Llama 4 8B for edge deployment
Llama 4 8B is the #1 pick on LLMDex's llms for edge deployment ranking out of 6 models we track for this use case. Below, the specific reasons it slots where it does, and when you should reach for an alternative.
Updated
At a glance
- Rank
- #1 of 6
- Context
- 128K tokens
- Output / 1M
- Pricing not published
- Released
- Apr 2025
Why Llama 4 8B fits this task
Three things about Llama 4 8B that map directly onto what this task rewards: Broad tooling support.
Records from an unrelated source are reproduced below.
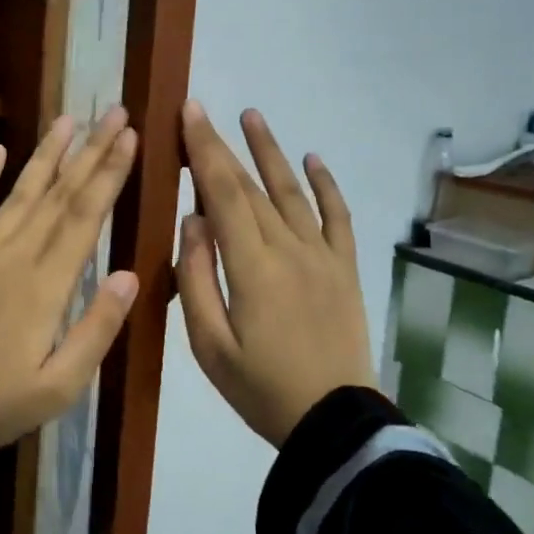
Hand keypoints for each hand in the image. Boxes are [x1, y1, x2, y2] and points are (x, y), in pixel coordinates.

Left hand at [0, 110, 139, 448]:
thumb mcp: (61, 384)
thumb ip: (98, 328)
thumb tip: (130, 274)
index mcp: (47, 284)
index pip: (85, 215)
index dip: (110, 173)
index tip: (129, 137)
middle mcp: (15, 255)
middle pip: (59, 194)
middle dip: (90, 151)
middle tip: (112, 112)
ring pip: (18, 192)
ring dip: (46, 154)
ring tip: (68, 120)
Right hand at [174, 103, 375, 446]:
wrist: (333, 420)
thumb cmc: (260, 388)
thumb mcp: (210, 345)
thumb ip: (195, 279)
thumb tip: (192, 220)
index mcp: (251, 266)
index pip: (222, 193)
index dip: (204, 149)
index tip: (189, 114)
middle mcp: (288, 248)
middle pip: (251, 186)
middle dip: (224, 146)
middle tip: (204, 113)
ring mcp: (322, 255)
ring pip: (292, 192)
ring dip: (272, 152)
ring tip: (253, 116)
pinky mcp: (344, 268)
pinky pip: (338, 217)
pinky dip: (327, 185)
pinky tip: (314, 159)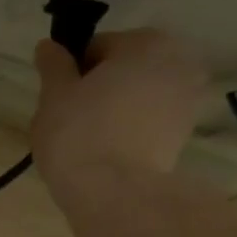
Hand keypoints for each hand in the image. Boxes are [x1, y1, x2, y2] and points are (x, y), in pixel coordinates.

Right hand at [30, 29, 212, 204]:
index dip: (74, 71)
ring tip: (91, 139)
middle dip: (102, 89)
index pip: (99, 47)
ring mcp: (188, 102)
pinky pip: (150, 124)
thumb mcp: (54, 94)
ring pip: (140, 98)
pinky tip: (110, 153)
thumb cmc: (79, 134)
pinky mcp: (185, 138)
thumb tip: (48, 47)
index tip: (60, 98)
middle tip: (74, 119)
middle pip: (126, 70)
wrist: (114, 194)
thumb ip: (54, 66)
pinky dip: (133, 131)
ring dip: (119, 110)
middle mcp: (178, 63)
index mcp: (146, 42)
Beyond the task-specific fit, Llama 4 8B also brings runs on consumer laptops and apache-2-adjacent permissiveness for most uses, both of which compound when the workload broadens.
The criteria this task rewards
LLMDex ranks best llms for edge deployment on 5 criteria , these are the axes the ranking uses, in priority order:
- Inference cost under 1 GPU per replica
- Concurrent-request throughput at low latency
- License compatibility for closed networks
- Quantization quality preservation
- Tooling availability (vLLM, SGLang, llama.cpp)
How Llama 4 8B scores on each axis
Where Llama 4 8B costs you: quality limited by size. For most teams this is acceptable on this workload, the value of the strengths above outweighs the cost. For cost-bound workloads or teams with strict latency budgets, run an eval against the next two ranked models on real data before committing.
Strengths that pay off here
- Runs on consumer laptops
- Broad tooling support
- Apache-2-adjacent permissiveness for most uses
Tracked weaknesses
- Quality limited by size
- Custom license
When to pick something else
If you have a binding constraint that Llama 4 8B doesn't satisfy, pricing, license, regional availability, modality coverage, the next-best pick on this task is Phi-4 from Microsoft. Microsoft's 14B model, exceptional quality-per-parameter via curated synthetic training data.
Run Llama 4 8B now
Skip setup. Deploy via a hosted provider in under a minute.
Other models for edge deployment
- Phi-4 for edge deployment
Microsoft's 14B model, exceptional quality-per-parameter via curated synthetic training data.
Read guide - Qwen2.5-7B for edge deployment
Small Qwen, practical default for laptop and edge inference.
Read guide - Gemma 2 9B for edge deployment
Google's mid-2024 open-weight 9B, strong quality for its size, friendly license.
Read guide - Mistral Nemo for edge deployment
12B model co-built with Nvidia, strong small-model multilingual performance.
Read guide - Ministral 8B for edge deployment
Mistral's 8B edge model, designed specifically for on-device and on-prem deployment.
Read guide
Llama 4 8B for other use cases
Direct comparisons
Frequently asked
Is Llama 4 8B good for edge deployment?
Llama 4 8B is ranked #1 on LLMDex's edge deployment list. Meta's small Llama 4, built for on-device and edge inference.How much does Llama 4 8B cost for edge deployment?
Meta has not published per-token pricing for Llama 4 8B at the time of writing.What's a cheaper alternative to Llama 4 8B for edge deployment?
The next ranked model on this task is Phi-4. Compare both before committing.When should I NOT use Llama 4 8B for edge deployment?
Tracked weakness: Quality limited by size. If that constraint is binding for your workload, the next-ranked model on this task is the safer pick.
Intelligence, distilled weekly.
One short email every Friday, new model launches, leaderboard moves, and pricing drops. Curated by hand. Free, no spam.